Thursday 3 February 2011

Day Four – Cape Town, Camps Bay, Signal Hill, Castle of Good Hope


Unwelcome stranger to this woeful place
Adieu to friendship and to mental peace
Content is fled; o tedious time;
When sad reflection ponders o’er no crime
No cheering comfort glads the weari’d eye
As the incessant hours in dull rotation fly

These are the words etched into some of the prison doors at the Castle of Good Hope, the oldest surviving colonial building in South Africa.

Originally constructed as a timber fort in 1652 by Jan van Riebeeck, the castle took on its current stone form when the threat of war between Holland and Britain became imminent. Its purpose was to serve as a maritime replenishment station for the Dutch East India Company (VOC) ships.

Today it is a tourist attraction.

The fort has the shape of a pentagon with five corner bulwarks and an almost 10 metre high wall from massive boulders. It was a small town on its own, containing a church, a prison and even a bakery.

Matt and I struggled through this tour, as the sun beat down on us, and our tour guide was not the most engaging of storytellers. But the former cells of the prison were a definite highlight. Our guide told us that most of the prisoners were soldiers drunk on duty, but the castle’s prison was also used during the Second boer war.

He also said - with an absolute straight face, and sense of irony - that prisoners were tortured until they confessed. If they didn't confess, they were executed for their insolence. If they did confess, they were executed for their crime.

Here is another poem:

In the 61 Reg’t. there is a man
Who robs poor prisoners when’er he can
Paul Spencer’s his name I can’t mark it fuller
I know him well. He robbed me of a dollar





According to Wikipedia:
During the Second Boer War (1899-1902), the castle was used partially as a prison and the former cells remain to this day. Fritz Joubert Duquesne, later known as the Man who killed Kitchener and the leader of the Duquesne Spy Ring, was one of its more famous residents. The walls of the castle were extremely thick, yet night after night, Duquesne dug away the cement around the stones with an iron spoon. He nearly escaped one night, but a large stone slipped and pinned him in his tunnel. The next morning, a guard found him unconscious but alive.

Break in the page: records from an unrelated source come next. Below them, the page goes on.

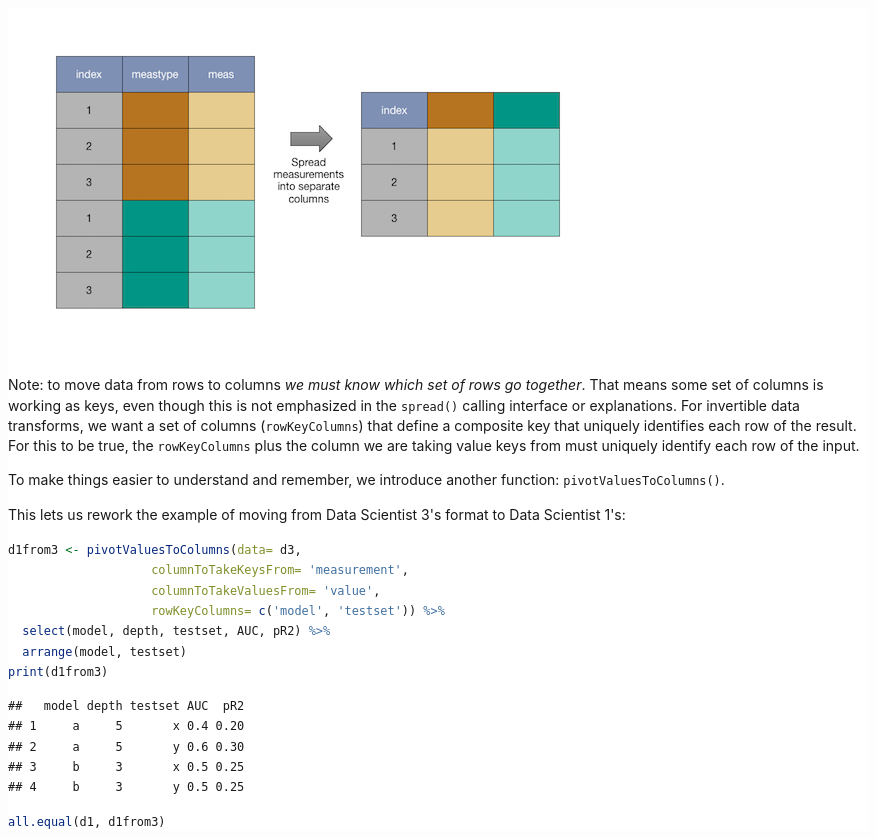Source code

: ![](Spread.png)

Note: to move data from rows to columns *we must know which set of rows go together*. That means some set of columns is working as keys, even though this is not emphasized in the `spread()` calling interface or explanations. For invertible data transforms, we want a set of columns (`rowKeyColumns`) that define a composite key that uniquely identifies each row of the result. For this to be true, the `rowKeyColumns` plus the column we are taking value keys from must uniquely identify each row of the input.

To make things easier to understand and remember, we introduce another function: `pivotValuesToColumns()`.

This lets us rework the example of moving from Data Scientist 3's format to Data Scientist 1's:

``` r
d1from3 <- pivotValuesToColumns(data= d3,
                    columnToTakeKeysFrom= 'measurement',
                    columnToTakeValuesFrom= 'value',
                    rowKeyColumns= c('model', 'testset')) %>%
  select(model, depth, testset, AUC, pR2) %>%
  arrange(model, testset)
print(d1from3)
```

    ##   model depth testset AUC  pR2
    ## 1     a     5       x 0.4 0.20
    ## 2     a     5       y 0.6 0.30
    ## 3     b     3       x 0.5 0.25
    ## 4     b     3       y 0.5 0.25

``` r
all.equal(d1, d1from3)
```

This was day four of our holiday, and we were getting a tour of Cape Town by Matt’s sister, Kate.

We started the morning in Camps Bay, one of the most affluent suburbs in Cape Town. The beach sits at the foot of a magnificent mountain range – the twelve apostles. Trendy bars and restaurants populate the palm-tree lined beach.

We didn’t stop for a swim, but next time we must as the beach has blue flag status.

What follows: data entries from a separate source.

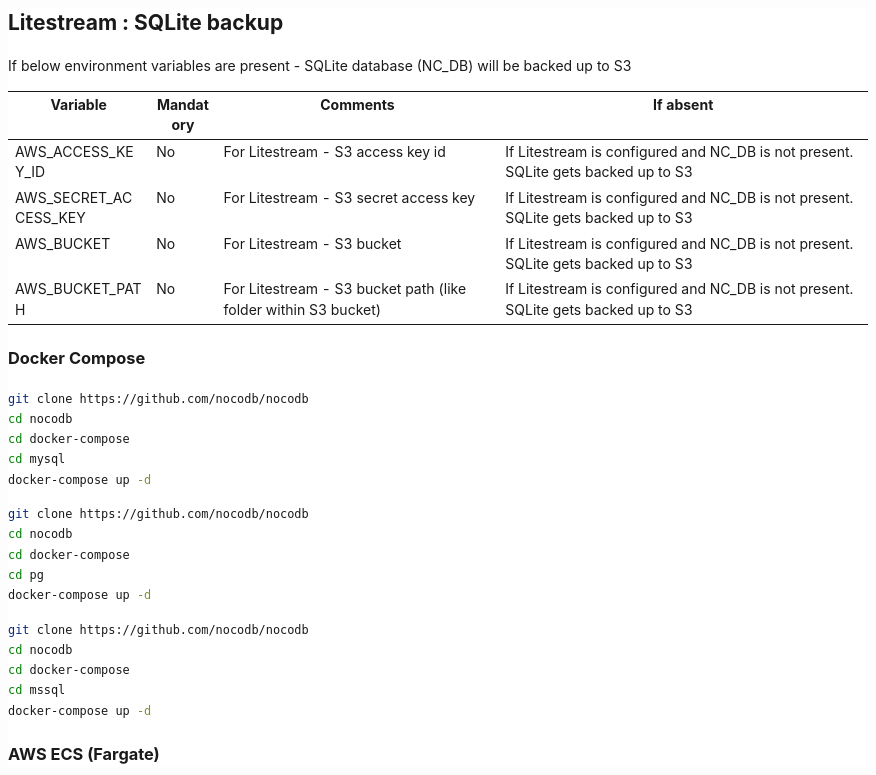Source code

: ## Litestream : SQLite backup
If below environment variables are present - SQLite database (NC_DB) will be backed up to S3

| Variable                | Mandatory | Comments                                                                         | If absent                                  |
|-------------------------|-----------|----------------------------------------------------------------------------------|--------------------------------------------|
| AWS_ACCESS_KEY_ID | No | For Litestream - S3 access key id               | If Litestream is configured and NC_DB is not present. SQLite gets backed up to S3  |
| AWS_SECRET_ACCESS_KEY | No | For Litestream - S3 secret access key         | If Litestream is configured and NC_DB is not present. SQLite gets backed up to S3  |
| AWS_BUCKET | No | For Litestream - S3 bucket                              | If Litestream is configured and NC_DB is not present. SQLite gets backed up to S3  |
| AWS_BUCKET_PATH | No | For Litestream - S3 bucket path (like folder within S3 bucket) | If Litestream is configured and NC_DB is not present. SQLite gets backed up to S3  |


### Docker Compose

<code-group>
  <code-block label="MySQL" active> 
  
  ```bash
  git clone https://github.com/nocodb/nocodb
  cd nocodb
  cd docker-compose
  cd mysql
  docker-compose up -d
  ```

  </code-block>

  <code-block label="Postgres"> 

  ```bash
  git clone https://github.com/nocodb/nocodb
  cd nocodb
  cd docker-compose
  cd pg
  docker-compose up -d
  ```

  </code-block>
  
  <code-block label="SQL Server"> 

  ```bash
  git clone https://github.com/nocodb/nocodb
  cd nocodb
  cd docker-compose
  cd mssql
  docker-compose up -d
  ```

  </code-block> 
</code-group> 

### AWS ECS (Fargate)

Instead, the car climbed up the windy Kloof Nek road as the beach winked at us with promises of cool respite (icy cool) from the African sun.

Tempting Camps Bay Beach

We clambered out of the car at the top of Signal Hill, and were rewarded with a view over Cape Town. The place is popular for sundowners, or even for a legendary ice-cream van (but sadly the ice-cream van was on holiday that day). Matt particularly liked the new stadium, built for the World Cup.

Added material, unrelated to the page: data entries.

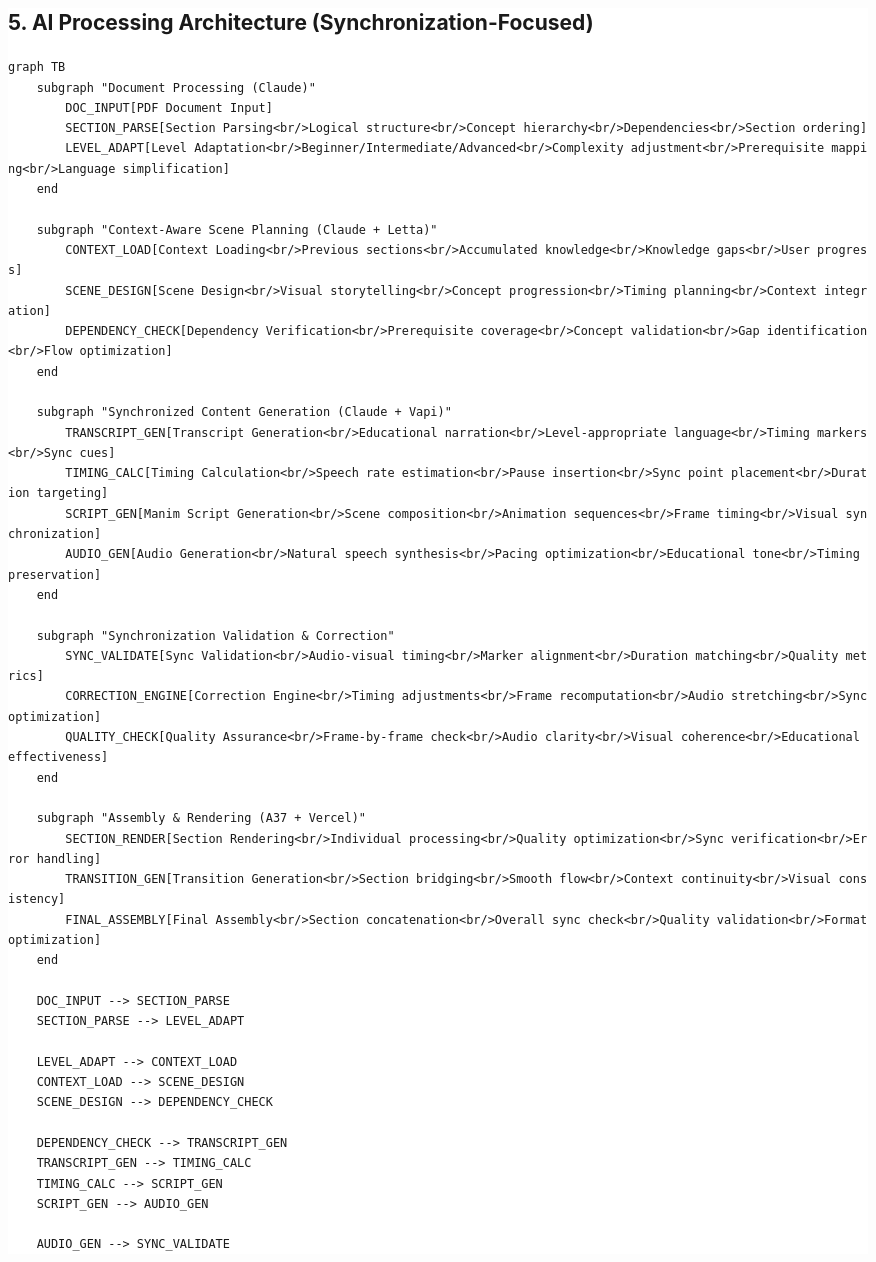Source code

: ## 5. AI Processing Architecture (Synchronization-Focused)

```mermaid
graph TB
    subgraph "Document Processing (Claude)"
        DOC_INPUT[PDF Document Input]
        SECTION_PARSE[Section Parsing<br/>Logical structure<br/>Concept hierarchy<br/>Dependencies<br/>Section ordering]
        LEVEL_ADAPT[Level Adaptation<br/>Beginner/Intermediate/Advanced<br/>Complexity adjustment<br/>Prerequisite mapping<br/>Language simplification]
    end
    
    subgraph "Context-Aware Scene Planning (Claude + Letta)"
        CONTEXT_LOAD[Context Loading<br/>Previous sections<br/>Accumulated knowledge<br/>Knowledge gaps<br/>User progress]
        SCENE_DESIGN[Scene Design<br/>Visual storytelling<br/>Concept progression<br/>Timing planning<br/>Context integration]
        DEPENDENCY_CHECK[Dependency Verification<br/>Prerequisite coverage<br/>Concept validation<br/>Gap identification<br/>Flow optimization]
    end
    
    subgraph "Synchronized Content Generation (Claude + Vapi)"
        TRANSCRIPT_GEN[Transcript Generation<br/>Educational narration<br/>Level-appropriate language<br/>Timing markers<br/>Sync cues]
        TIMING_CALC[Timing Calculation<br/>Speech rate estimation<br/>Pause insertion<br/>Sync point placement<br/>Duration targeting]
        SCRIPT_GEN[Manim Script Generation<br/>Scene composition<br/>Animation sequences<br/>Frame timing<br/>Visual synchronization]
        AUDIO_GEN[Audio Generation<br/>Natural speech synthesis<br/>Pacing optimization<br/>Educational tone<br/>Timing preservation]
    end
    
    subgraph "Synchronization Validation & Correction"
        SYNC_VALIDATE[Sync Validation<br/>Audio-visual timing<br/>Marker alignment<br/>Duration matching<br/>Quality metrics]
        CORRECTION_ENGINE[Correction Engine<br/>Timing adjustments<br/>Frame recomputation<br/>Audio stretching<br/>Sync optimization]
        QUALITY_CHECK[Quality Assurance<br/>Frame-by-frame check<br/>Audio clarity<br/>Visual coherence<br/>Educational effectiveness]
    end
    
    subgraph "Assembly & Rendering (A37 + Vercel)"
        SECTION_RENDER[Section Rendering<br/>Individual processing<br/>Quality optimization<br/>Sync verification<br/>Error handling]
        TRANSITION_GEN[Transition Generation<br/>Section bridging<br/>Smooth flow<br/>Context continuity<br/>Visual consistency]
        FINAL_ASSEMBLY[Final Assembly<br/>Section concatenation<br/>Overall sync check<br/>Quality validation<br/>Format optimization]
    end
    
    DOC_INPUT --> SECTION_PARSE
    SECTION_PARSE --> LEVEL_ADAPT
    
    LEVEL_ADAPT --> CONTEXT_LOAD
    CONTEXT_LOAD --> SCENE_DESIGN
    SCENE_DESIGN --> DEPENDENCY_CHECK
    
    DEPENDENCY_CHECK --> TRANSCRIPT_GEN
    TRANSCRIPT_GEN --> TIMING_CALC
    TIMING_CALC --> SCRIPT_GEN
    SCRIPT_GEN --> AUDIO_GEN
    
    AUDIO_GEN --> SYNC_VALIDATE
```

We got there a little early for the noon gun, which is fired every day from the hill.

We posed for a photo with Table Mountain behind us. A little bit different than the usual tourist photo on Table Mountain, because you can’t see the mountain when you’re on the mountain.



Side note: In fact, Matt and I have both been up Table Mountain before and to Robben island on a previous trip. They are both very much worth seeing, but we didn't repeat our adventures this trip.

Aside from the Castle museum, we also visited the Company Gardens, impressively large and the squirrels are so tame they eat out of your hand.



And we ended the day with a visit to Rhodes Memorial. Another memorable view.